NaMO and his wife, Gozie at ADA - Africa DIaspora Awards After Party

Love In Relationships — part 2

Introducing Namo

All the time, the questions from our Love in Relationships (part 1) post are hardly thought through. They pop out of heads as easily as compliments given about your partner’s looks and as spontaneous as decisions to brush one’s teeth in the morning! Of course, the answer most times will make or destroy the relationship — and I should add that in my experience the answers are inevitable because these questions have become the proverbial “you’ll be damned if you do and you’ll be damned if you don’t” type requests.

Either way the answer has consequences… whatever you choose to do in responding or not responding has consequences too, but I’d like to explore a couple’s rationale from a different perspective and shed light on a background that will, if possible avoid the questions altogether.

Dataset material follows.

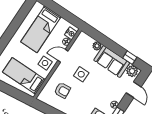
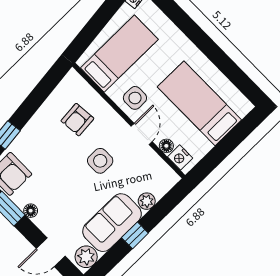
window: (130, 58) -> (135, 235), moved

Relationships are built on “Mutual” Affection as most will readily tell you. It sounds like the things we said as kids: “You like me and I like you” and that’s all she wrote! Unfortunately, as kids at heart we seem to expect the same treatment when things go sour, sometimes the expectation is such that in a long standing relationship the contract should simply read: “if I don’t like you like that anymore, should I tell you?!”

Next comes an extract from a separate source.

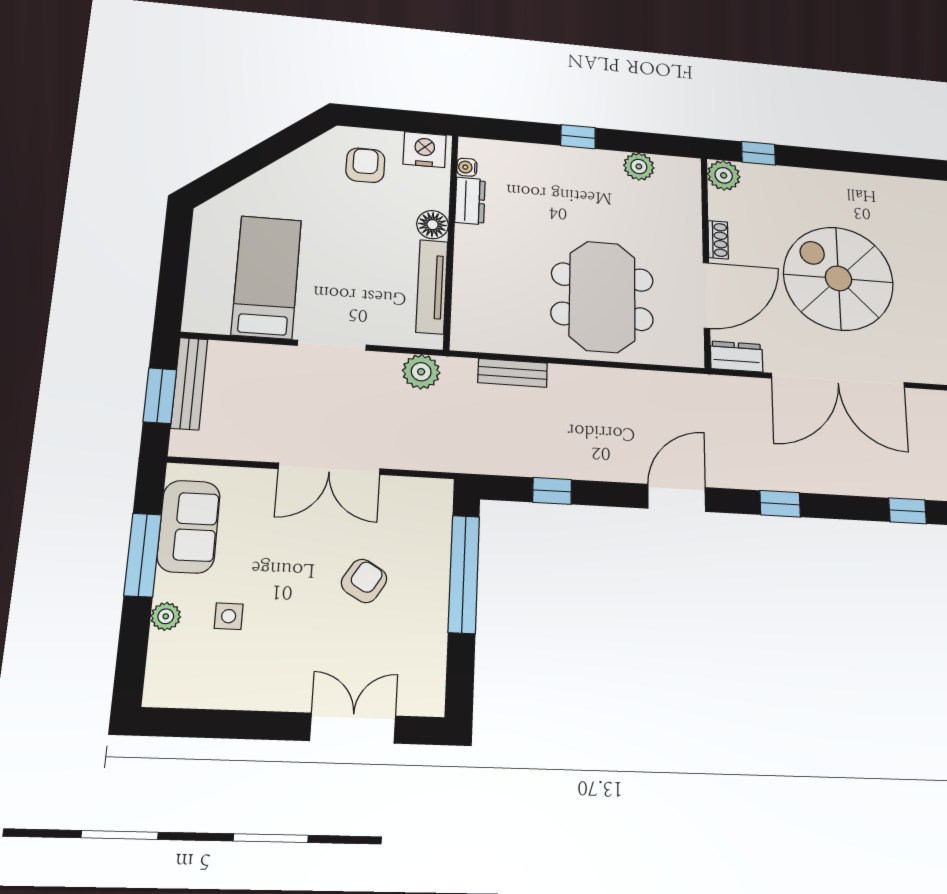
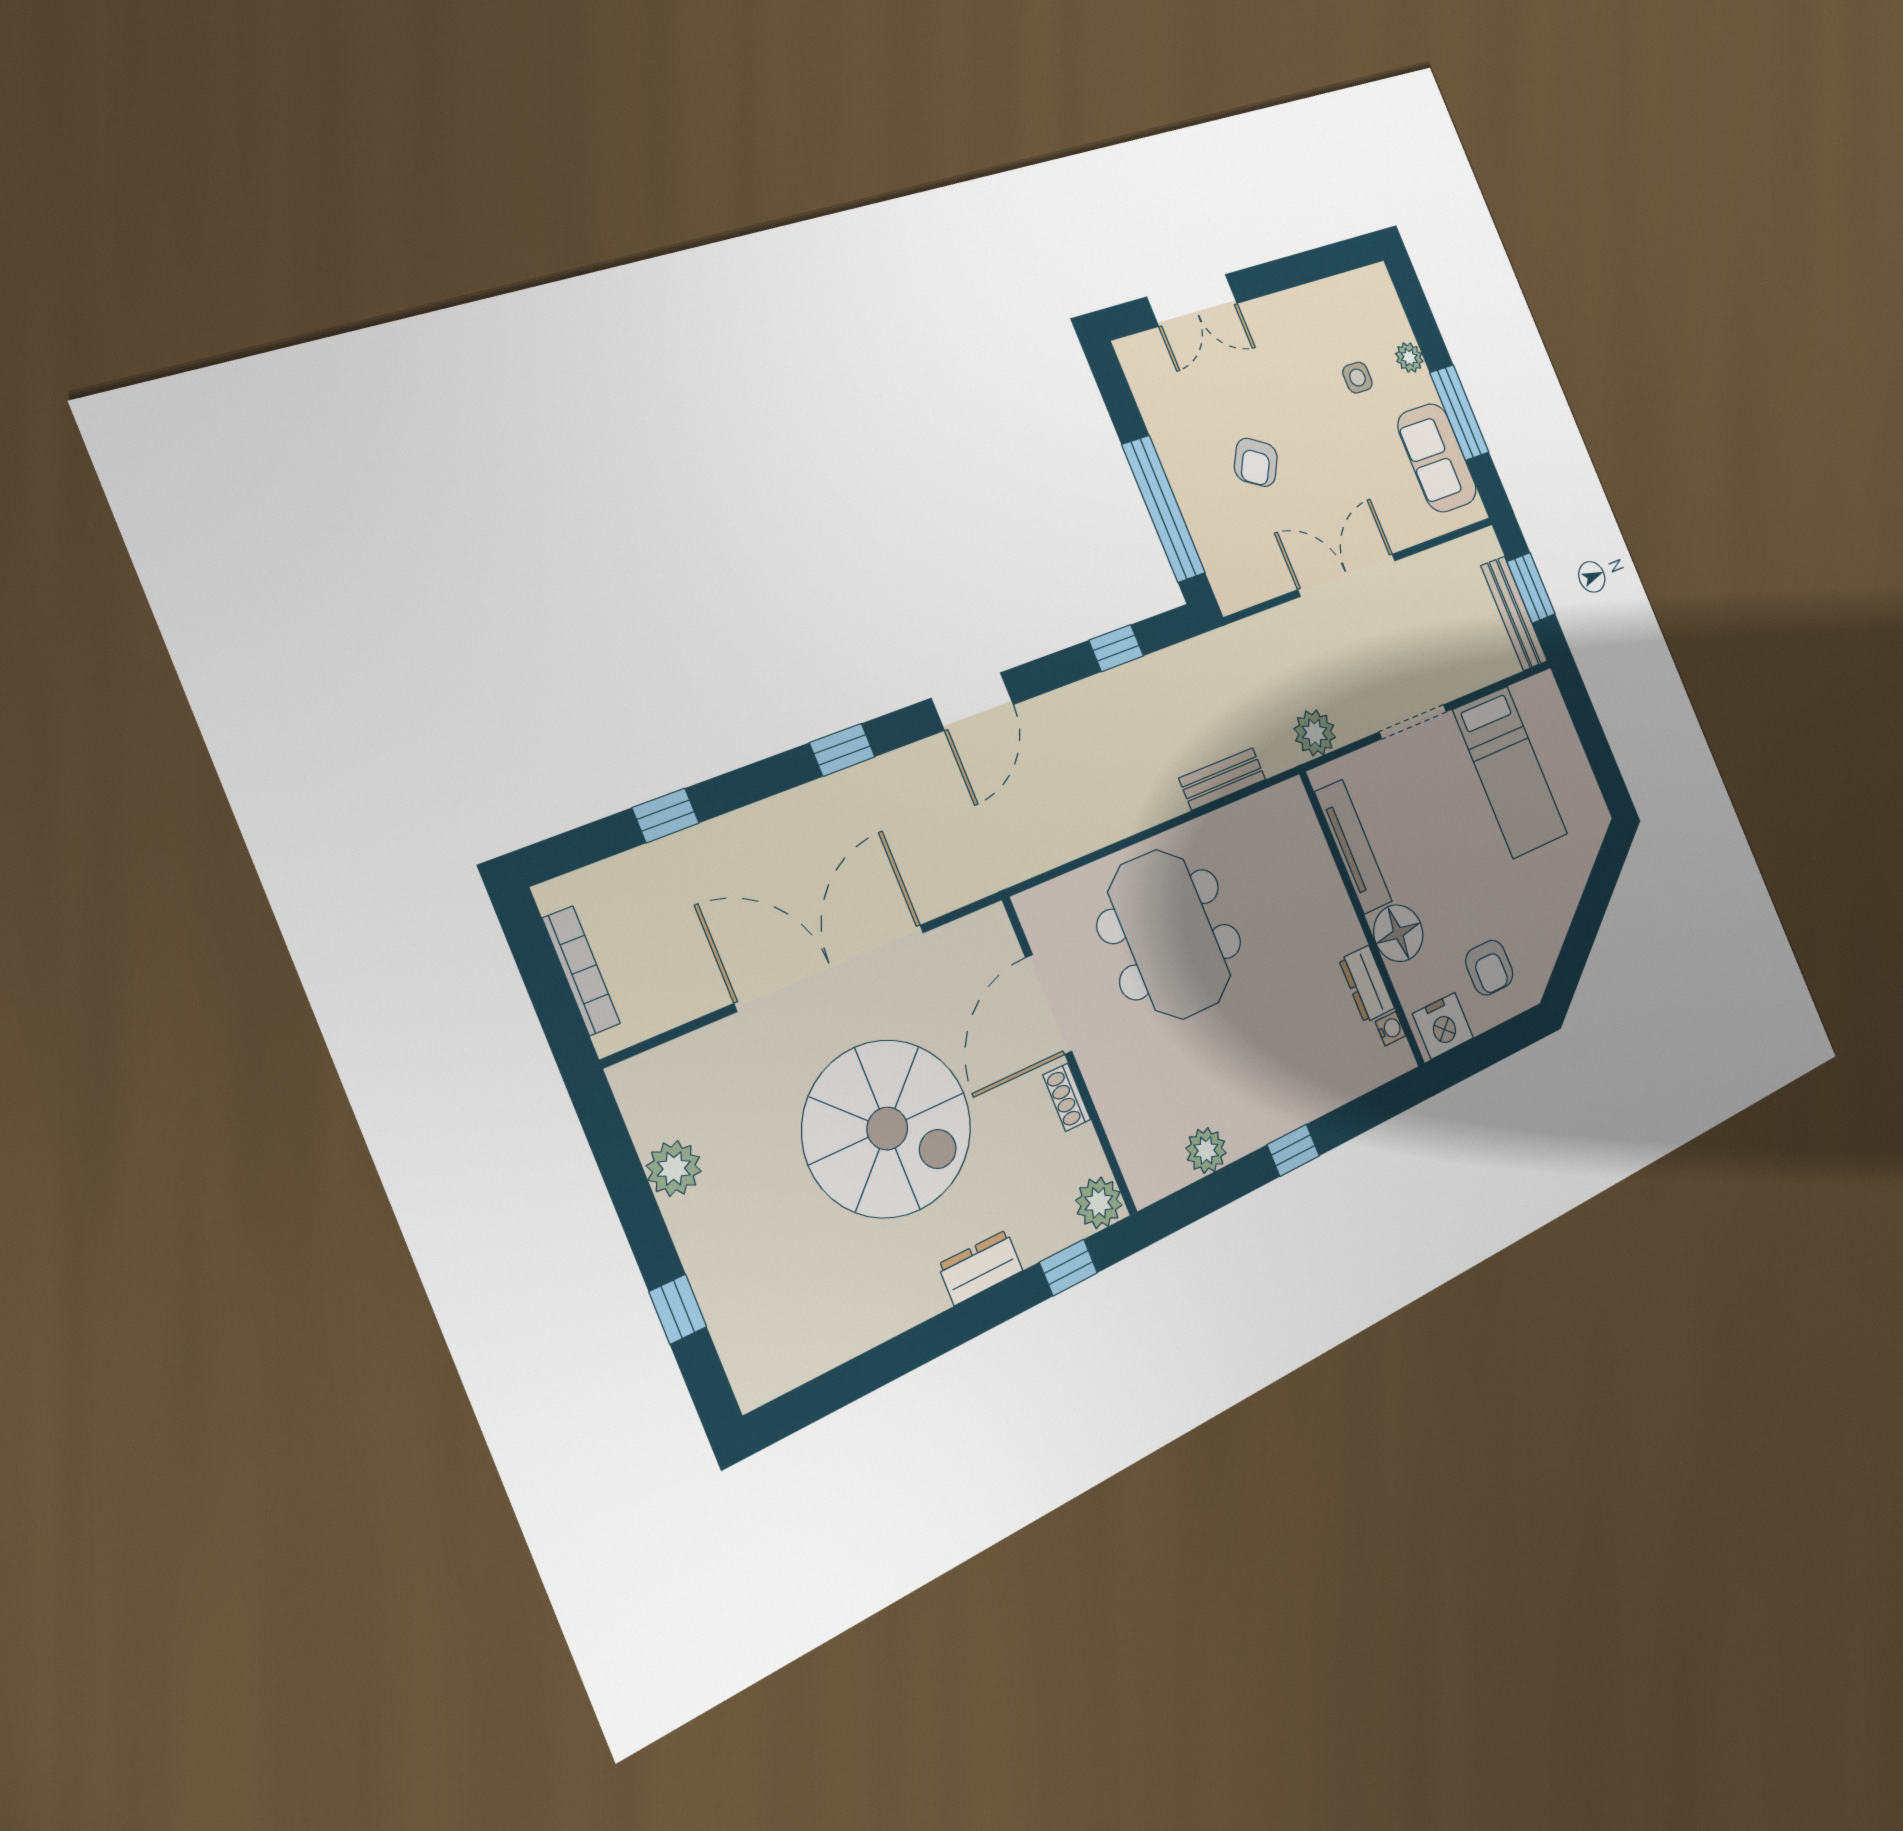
floor lamp: (433, 225) -> (1398, 933), width x1.38, depth x1.38
dresser: (737, 357) -> (980, 1268), moved, turned 180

Funny how, as simple as it sounds, it’s the hardest thing anyone can actually do….to respond to a relationship contract. That is heartbreaking for the hearer….but sadly that is the origin of the questions I had started this article with! (A pretty good time to read them again if you haven’t!)

As we grow up and as our desire to have relationships increase, the flesh we put on our skeleton idea of sharing our life with someone else, describes to us that “the effort one puts in a relationship is supposed to make you and your partner happy!” In other words “I am showing attention to this guy or girl and I’m happy doing it…not because I’m getting the attention back but because I like giving it to this particular person….”.

This to me signifies a genuine affection for the other person but here lies the problem! In as much as we all seem to believe the slogan that “Change is constant” I know for a certain that its not to hold sway in relationships… a higher slogan does! It’s the one that goes a step further to say “As much as Change is constant… Principles are more constant!”